▶ **Tasks and exercises**:
A – Translate this sentence from the passage on landscape into Spanish: "These meditations reflect on the idea of conviviality, in different approaches on the relations of men and nature, of different elements, densities, spaces, atmospheres and times."
B – Please reproduce the passage on landscape word for word, between "Alÿs, Calhau, Carneiro, Christo" and "than our houses.", inclusive.

▶ **Extract to read**:
Segment Open
It all started with a question. What's your meaning of landscape?

I know that it is not a simple question, maybe I'm too curious to know what Joana thinks about that, or what everyone thinks about that gigantic space that can be almost everything.

I'm absolutely sure what my grandfather would answer me: Douro. For him, landscape had a name and it was this magical place that is a river, that is rows of vineyards, that is the unique composition of the site made by man centuries ago, but most of all it is people and community. 

 

Alÿs, Calhau, Carneiro, Christo and Jeanne-Claude, Mendieta, Long, Smithson.

In the idea of landscape, these are some of the names that come to my mind, these days our landscapes have to be more than our rooms, have to be more than our houses.

These meditations reflect on the idea of conviviality, in different approaches on the relations of men and nature, of different elements, densities, spaces, atmospheres and times.
Segment Closed
Items from a dataset
Segment Open
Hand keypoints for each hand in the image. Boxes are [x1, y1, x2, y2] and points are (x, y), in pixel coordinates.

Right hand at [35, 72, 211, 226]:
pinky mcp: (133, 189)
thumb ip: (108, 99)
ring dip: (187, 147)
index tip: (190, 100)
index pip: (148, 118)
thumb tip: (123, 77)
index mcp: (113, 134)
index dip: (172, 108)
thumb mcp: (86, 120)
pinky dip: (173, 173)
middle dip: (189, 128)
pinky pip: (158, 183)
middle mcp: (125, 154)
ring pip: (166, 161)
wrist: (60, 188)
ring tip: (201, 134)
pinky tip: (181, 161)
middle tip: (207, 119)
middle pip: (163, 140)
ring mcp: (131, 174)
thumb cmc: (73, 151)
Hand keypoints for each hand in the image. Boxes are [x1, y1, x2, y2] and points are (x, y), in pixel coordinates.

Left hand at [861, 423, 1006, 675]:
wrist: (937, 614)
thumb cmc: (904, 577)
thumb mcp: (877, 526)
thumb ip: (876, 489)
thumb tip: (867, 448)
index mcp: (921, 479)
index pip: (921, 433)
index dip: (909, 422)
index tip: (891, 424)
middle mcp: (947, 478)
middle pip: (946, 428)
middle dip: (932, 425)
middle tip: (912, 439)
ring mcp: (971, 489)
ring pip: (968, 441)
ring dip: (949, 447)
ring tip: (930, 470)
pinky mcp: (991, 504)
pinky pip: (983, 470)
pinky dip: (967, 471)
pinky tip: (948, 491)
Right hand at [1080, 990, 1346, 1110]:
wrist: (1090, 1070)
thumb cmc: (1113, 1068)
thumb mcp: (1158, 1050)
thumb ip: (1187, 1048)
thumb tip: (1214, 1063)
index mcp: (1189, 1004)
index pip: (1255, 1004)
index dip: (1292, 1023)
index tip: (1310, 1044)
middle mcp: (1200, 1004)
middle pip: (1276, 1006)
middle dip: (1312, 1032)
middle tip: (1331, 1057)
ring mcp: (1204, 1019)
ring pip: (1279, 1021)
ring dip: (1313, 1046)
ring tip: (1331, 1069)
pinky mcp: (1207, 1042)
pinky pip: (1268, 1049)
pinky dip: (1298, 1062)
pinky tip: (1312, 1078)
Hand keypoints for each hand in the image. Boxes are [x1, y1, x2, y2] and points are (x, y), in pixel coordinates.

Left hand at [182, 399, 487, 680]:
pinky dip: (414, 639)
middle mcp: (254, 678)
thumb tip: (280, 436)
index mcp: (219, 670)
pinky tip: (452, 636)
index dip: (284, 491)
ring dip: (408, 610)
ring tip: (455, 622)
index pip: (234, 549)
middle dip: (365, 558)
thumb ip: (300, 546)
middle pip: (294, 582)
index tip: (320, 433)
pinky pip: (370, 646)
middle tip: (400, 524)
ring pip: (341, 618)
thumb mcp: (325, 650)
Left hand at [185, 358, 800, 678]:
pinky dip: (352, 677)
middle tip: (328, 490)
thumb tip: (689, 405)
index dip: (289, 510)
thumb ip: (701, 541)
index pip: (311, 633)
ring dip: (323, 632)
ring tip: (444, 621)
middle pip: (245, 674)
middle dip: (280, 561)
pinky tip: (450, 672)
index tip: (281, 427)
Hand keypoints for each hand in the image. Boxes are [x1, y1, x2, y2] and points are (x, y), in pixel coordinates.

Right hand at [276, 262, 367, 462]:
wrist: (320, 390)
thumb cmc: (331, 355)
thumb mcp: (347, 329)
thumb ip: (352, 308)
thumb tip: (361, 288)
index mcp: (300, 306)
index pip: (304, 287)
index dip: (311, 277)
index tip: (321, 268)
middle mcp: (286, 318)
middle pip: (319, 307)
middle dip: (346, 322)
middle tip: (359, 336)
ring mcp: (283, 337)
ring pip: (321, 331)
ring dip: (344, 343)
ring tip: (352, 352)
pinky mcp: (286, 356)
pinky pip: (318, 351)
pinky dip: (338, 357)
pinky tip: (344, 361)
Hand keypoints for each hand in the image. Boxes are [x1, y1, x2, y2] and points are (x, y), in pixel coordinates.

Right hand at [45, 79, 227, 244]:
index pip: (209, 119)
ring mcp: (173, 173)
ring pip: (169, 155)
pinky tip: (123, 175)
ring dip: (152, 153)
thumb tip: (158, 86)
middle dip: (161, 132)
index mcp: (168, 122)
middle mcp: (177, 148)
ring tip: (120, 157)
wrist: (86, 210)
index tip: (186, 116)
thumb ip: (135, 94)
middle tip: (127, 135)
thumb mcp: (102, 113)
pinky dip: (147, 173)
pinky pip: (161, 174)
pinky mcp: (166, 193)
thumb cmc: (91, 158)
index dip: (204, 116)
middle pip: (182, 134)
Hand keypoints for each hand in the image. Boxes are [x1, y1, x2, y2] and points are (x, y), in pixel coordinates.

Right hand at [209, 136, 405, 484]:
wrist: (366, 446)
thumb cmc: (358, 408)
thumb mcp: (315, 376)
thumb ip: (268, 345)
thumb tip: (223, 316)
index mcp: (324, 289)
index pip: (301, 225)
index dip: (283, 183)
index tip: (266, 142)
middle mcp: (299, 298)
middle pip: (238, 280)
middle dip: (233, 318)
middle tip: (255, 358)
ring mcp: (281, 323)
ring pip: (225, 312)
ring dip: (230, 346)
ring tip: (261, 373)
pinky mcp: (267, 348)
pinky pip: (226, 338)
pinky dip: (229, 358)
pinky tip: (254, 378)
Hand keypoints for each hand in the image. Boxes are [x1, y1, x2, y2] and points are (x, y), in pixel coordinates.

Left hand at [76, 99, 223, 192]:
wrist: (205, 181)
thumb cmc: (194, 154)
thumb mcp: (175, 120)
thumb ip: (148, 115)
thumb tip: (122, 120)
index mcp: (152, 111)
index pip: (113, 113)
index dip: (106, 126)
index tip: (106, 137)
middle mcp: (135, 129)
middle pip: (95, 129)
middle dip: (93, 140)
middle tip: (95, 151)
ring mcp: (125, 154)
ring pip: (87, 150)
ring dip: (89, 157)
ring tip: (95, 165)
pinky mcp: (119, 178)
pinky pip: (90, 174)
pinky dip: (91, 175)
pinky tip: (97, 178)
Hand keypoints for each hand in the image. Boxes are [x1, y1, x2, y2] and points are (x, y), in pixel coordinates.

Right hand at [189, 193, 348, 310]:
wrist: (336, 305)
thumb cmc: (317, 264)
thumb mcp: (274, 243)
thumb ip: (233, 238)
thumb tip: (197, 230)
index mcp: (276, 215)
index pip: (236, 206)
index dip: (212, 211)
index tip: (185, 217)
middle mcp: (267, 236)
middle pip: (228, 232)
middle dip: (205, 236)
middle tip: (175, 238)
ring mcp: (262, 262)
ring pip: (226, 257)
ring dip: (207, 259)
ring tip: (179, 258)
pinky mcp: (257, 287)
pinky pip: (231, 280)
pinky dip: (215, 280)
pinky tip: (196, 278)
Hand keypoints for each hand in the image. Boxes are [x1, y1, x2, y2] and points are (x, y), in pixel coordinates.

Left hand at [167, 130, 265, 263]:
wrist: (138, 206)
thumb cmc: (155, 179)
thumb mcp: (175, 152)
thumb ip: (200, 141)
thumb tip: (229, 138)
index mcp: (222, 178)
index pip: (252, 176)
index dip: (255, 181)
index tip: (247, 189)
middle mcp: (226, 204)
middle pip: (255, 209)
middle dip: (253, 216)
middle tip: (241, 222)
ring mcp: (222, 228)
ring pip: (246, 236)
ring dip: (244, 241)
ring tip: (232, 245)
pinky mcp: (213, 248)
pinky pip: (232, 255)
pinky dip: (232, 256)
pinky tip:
Segment Closed
▶ **Responses by task**:
A – Estas meditaciones reflexionan sobre la idea de convivencia, desde distintos enfoques sobre las relaciones entre los hombres y la naturaleza, de distintos elementos, densidades, espacios, atmósferas y tiempos.

B –
Alÿs, Calhau, Carneiro, Christo and Jeanne-Claude, Mendieta, Long, Smithson.

In the idea of landscape, these are some of the names that come to my mind, these days our landscapes have to be more than our rooms, have to be more than our houses.